We promised to call again the next day, and took our leave, but not till we had possessed ourselves of as many flowers as she could spare. I begged that we might stop and send some medical assistance to the sick woman, for though it was evident that all relief was hopeless, yet it would be a comfort to the affectionate girl's heart to know that nothing was omitted which might restore her mother.


CHAPTER XII.

In the evening we talked over our little adventure with Sir John, who entered warmly into the distresses of Fanny and was inclined to adopt our opinion, that if her character and attainments stood the test of a strict inquiry, she might hereafter be transplanted into their family as governess. We were interrupted in the formation of this plan by a visit from Lady Melbury, the acknowledged queen of beauty and of ton. I had long been acquainted with her character, for her charms and her accomplishments were the theme of every man of fashion, and the envy of every modish woman.

She is one of those admired but pitiable characters, who, sent by Providence as an example to their sex, degrade themselves into a warning. Warm-hearted, feeling, liberal on the one hand; on the other vain, sentimental, romantic, extravagantly addicted to dissipation and expense, and with that union of contrarieties which distinguishes her, equally devoted to poetry and gaming, to liberality and injustice. She is too handsome to be envious, and too generous to have any relish for detraction, but she gives to excess into the opposite fault. As Lady Denham can detect blemishes in the most perfect, Lady Melbury finds perfections in the most depraved. From a judgment which can not discriminate, a temper which will not censure, and a hunger for popularity, which can feed on the coarsest applause, she flatters egregiously and universally, on the principle of being paid back usuriously in the same coin. Prodigal of her beauty, she exists but on the homage paid to it from the drawing-room at St. James's, to the mob at an election. Candor in her is as mischievous as calumny in others, for it buoys up characters which ought to sink.
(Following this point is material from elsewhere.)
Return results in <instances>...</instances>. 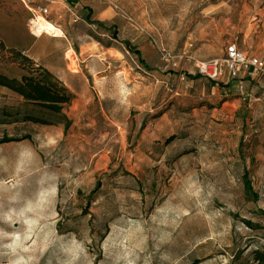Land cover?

Not content with being blind to the bad qualities of her favorites, she invents good ones for them, and you would suppose her corrupt "little senate" was a choir of seraphims.

A recent circumstance related by Sir John was quite characteristical. Her favorite maid was dangerously ill, and earnestly begged to see her lady, who always had loaded her with favors. To all company she talked of the virtues of the poor Toinette, for whom she not only expressed, but felt real compassion. Instead of one apothecary who would have sufficed, two physicians were sent for; and she herself resolved to go up and visit her, as soon as she had finished setting to music an elegy on the death of her Java sparrow. Just as she had completed it, she received a fresh entreaty to see her maid, and was actually got to the door in order to go up stairs, when the milliner came in with such a distracting variety of beautiful new things, that there was no possibility of letting them go till she had tried every thing on, one after the other. This took up no little time. To determine which she should keep and which return, where all was so attractive, took up still more. After numberless vicissitudes and fluctuations of racking thought, it was at length decided she should take the whole. The milliner withdrew; the lady went up—Toinette had just expired.

I found her manners no less fascinating than her person. With all her modish graces, there was a tincture of romance and an appearance of softness and sensibility which gave her the variety of two characters. She was the enchanting woman of fashion, and the elegiac muse.